The Joslyn Art Museum is showcasing “Pattern and Purpose: American Quilts from the Shelburne Museum” until Jan. 6.

The collection at the Joslyn brings together 32 quilts made between the early 1800s and the turn of the 21st century. The press release states that the exhibit will have quilts in various styles, such as early whole-cloth, which were created for warmth and utility, Lemoyne stars, embroidered botanical quilts and contemporary art quilts.

The Shelburne Museum was the first American museum to exhibit quilts as works of art, in testament of the museum’s founder Electra Havemeyer Webb and her passion for fine, folk and decorative arts.
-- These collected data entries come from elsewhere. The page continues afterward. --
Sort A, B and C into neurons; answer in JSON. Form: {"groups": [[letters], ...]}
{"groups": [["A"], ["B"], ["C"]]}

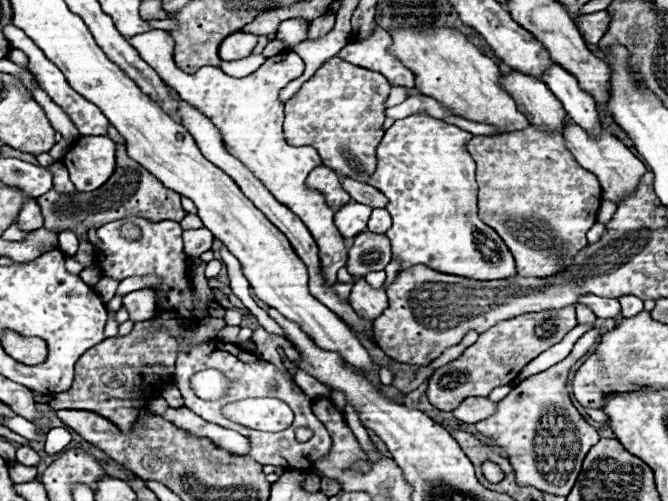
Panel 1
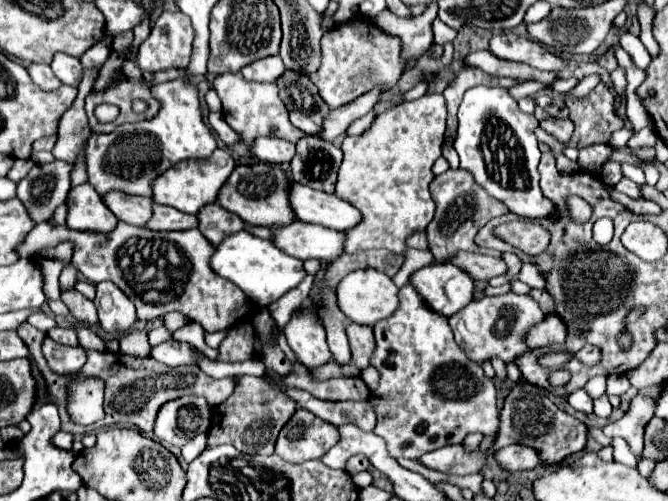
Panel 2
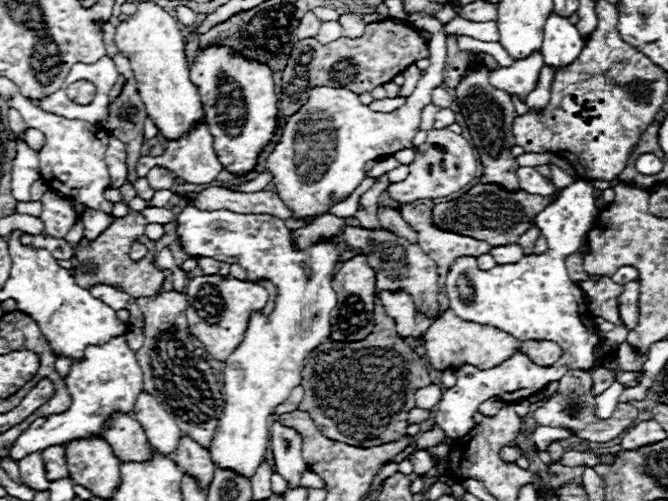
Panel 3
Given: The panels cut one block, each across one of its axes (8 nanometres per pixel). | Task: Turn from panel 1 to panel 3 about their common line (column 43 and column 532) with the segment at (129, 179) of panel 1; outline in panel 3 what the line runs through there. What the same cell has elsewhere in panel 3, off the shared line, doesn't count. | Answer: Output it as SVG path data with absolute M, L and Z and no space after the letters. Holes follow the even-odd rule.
M476 184L458 200L436 204L432 212L432 222L446 232L486 240L490 246L504 246L516 244L518 238L530 228L530 218L542 212L542 208L546 208L548 204L550 204L548 198L528 194L524 190L506 192L496 184Z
“We’re always looking for opportunities to bring works in that complement or enhance what you can see in our permanent collection,” said Amy Rummel, Joslyn director of marketing and public relations. “It is a chance to showcase something different for our audiences who are back frequently.”

Caitlin Divelbess, who was perusing the exhibit, said she preferred “the nontraditional ones” with a “funky style.”

Lindle Che, an Arts and Sciences student and first-time art museum visitor, said that she saw goldfish swimming and girls in white dancing in the quilt “Fingerprints” by Judy Dale.

According to the Joslyn website, quilts were often meant to be showcased “on special occasions” and often were a part of family history.

“Young women often created quilts as part of their dowries, and quilts were often gifted as expressions of friendship, devotion or charity,” the website says.

The Joslyn was funded by Sarah Joslyn as a memorial to her deceased husband George A. Joslyn and opened on Nov. 29, 1931. In May 2013, the Museum stopped charging general admission, again providing free access to the public as it had done from its opening until the mid-1960s.

The entrance fee for this exhibit is $10 for adults, $5 college students with ID and it is free for members and youth ages 17 and younger. A digital audio tour for the exhibit is available to download from the Joslyn’s website. Docent-guided tours of the exhibition are offered weekly.